|
On 3 September 2001, HP announced an agreement to acquire Compaq for stock worth $25 billion at the time of the announcement.
In some respects, HP's planned purchase of Compaq makes sense with regard to consolidating the two companies' server designs and strategies. Both are moving to a single mainstream technology based on the Itanium processor family. Both have large investments in Unix and Linux. Compaq's strengths in telecommunications, high-performance computing and fault tolerance match well with HP's strengths in enterprise resource planning and Oracle and SAP systems. According to Gartner Dataquest, the new HP/Compaq's worldwide server market share (based on total vendor-shipped revenue in 2000) would be about 28 percent vs. IBM's 25 percent and Sun Microsystems' 18 percent.
That's the upside. Unfortunately, Gartner believes that there is also a downside to the potential merger, and it could be considerable. When two former competitors join forces there is bound to be conflict that will increase customer risk and uncertainty. At a variety of levels, HP and Compaq have produced similar products and technologies, ranging from server hardware (HP's Superdome vs. Compaq's AlphaServers) to operating systems (HP-UX vs. Tru64) and system software (HP OpenView vs. Compaq's Insight Manager). Some products and technologies will have to go and turf wars will inevitably erupt. HP CEO Carly Fiorina and Compaq CEO Michael Capellas will be charged with ensuring that the internal migration, consolidation and integration battles don't disrupt service to existing product lines and damage the combined entity's ability to create excellent new products.

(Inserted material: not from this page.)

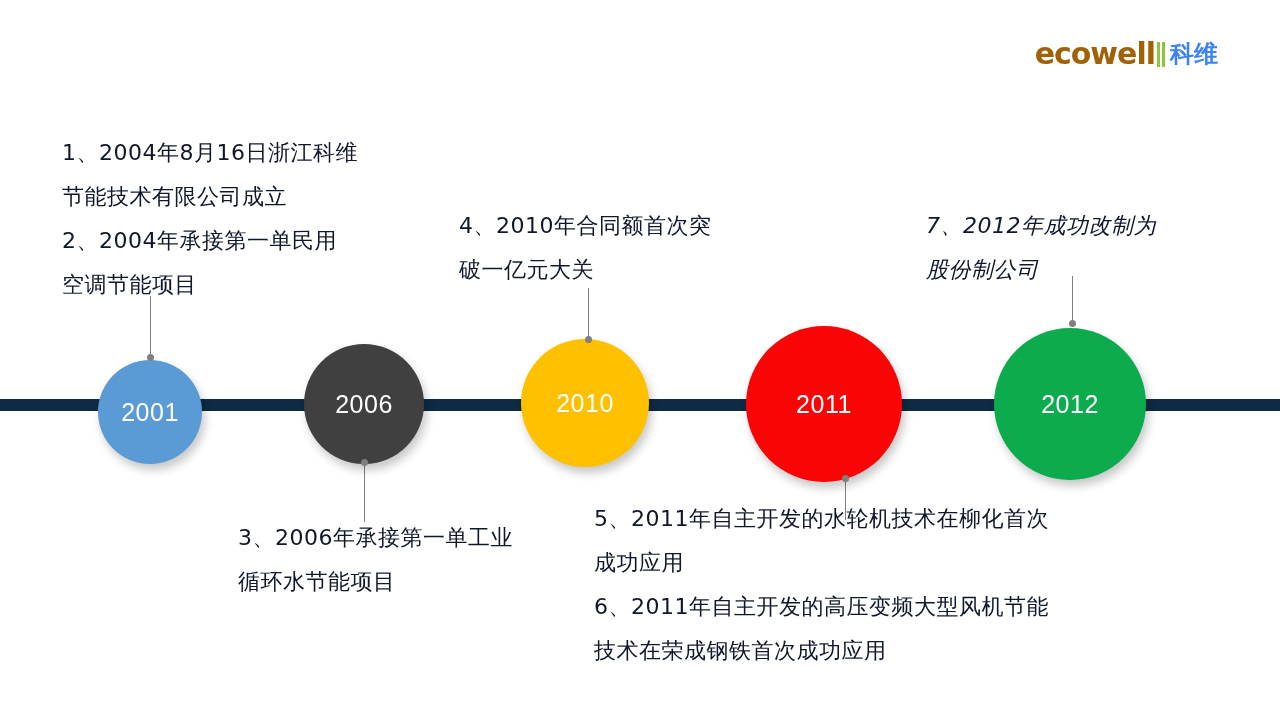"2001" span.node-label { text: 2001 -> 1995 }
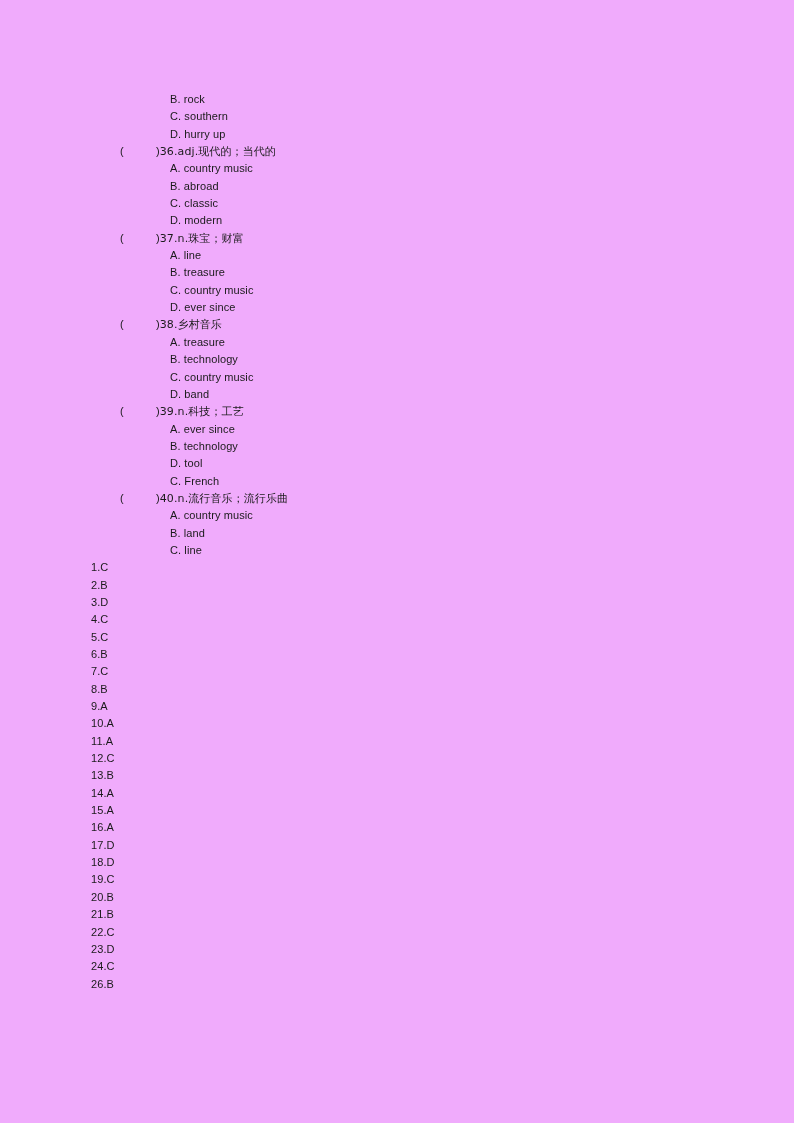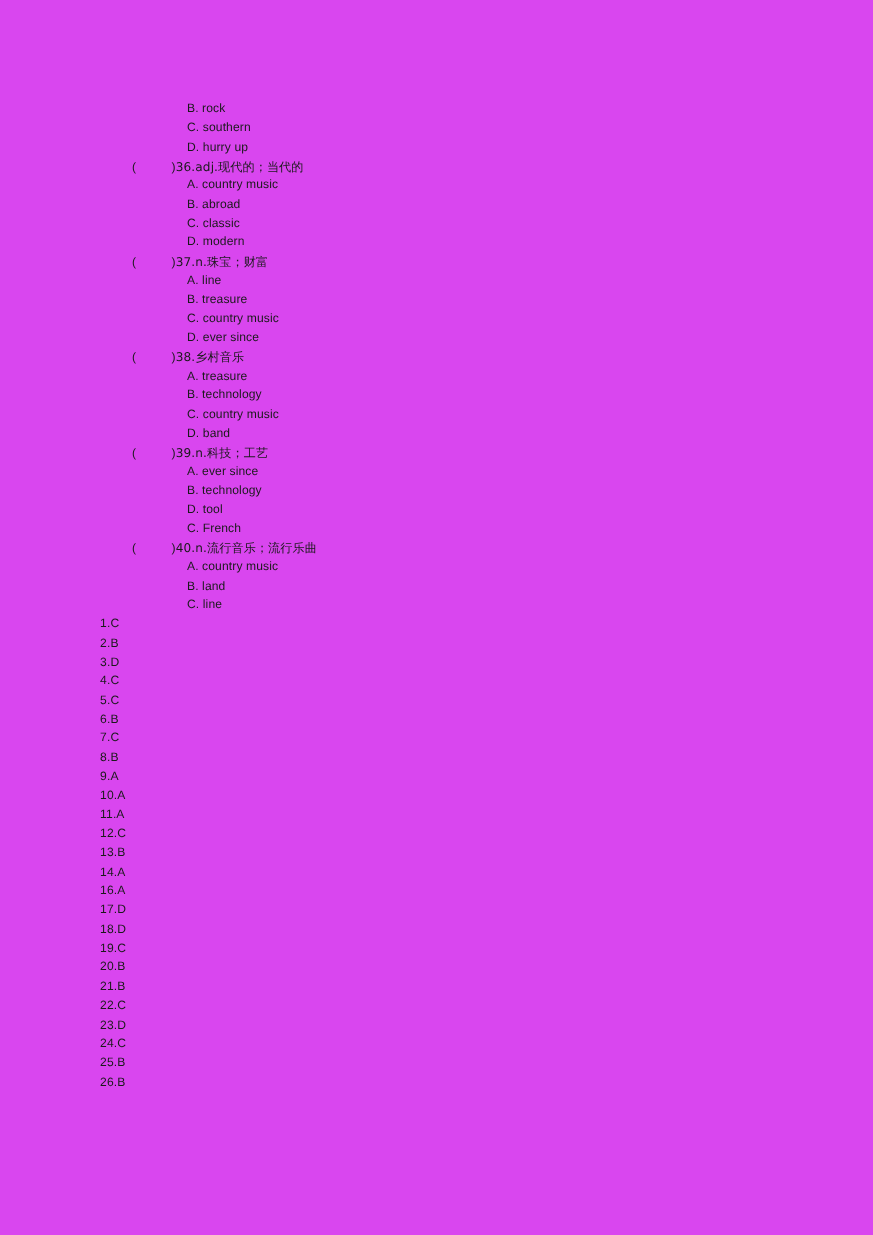"B. rock" .page { background: #d946ef -> #f0abfc }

Gartner doesn't believe this will be an easy job. We therefore recommend that HP and Compaq customers minimize investment risk by steering toward most-likely-to-succeed cases. If uncertainty persists during the regulatory approval period, customers should focus on tactical buys (i.e., necessary upgrades) or adhere closely to standard industry commodity architecture. Enterprises should carefully assess new-generation systems, such as blades, for upgrade and support continuity, and migrate OpenVMS and other legacy software without awaiting the outcome of the acquisition.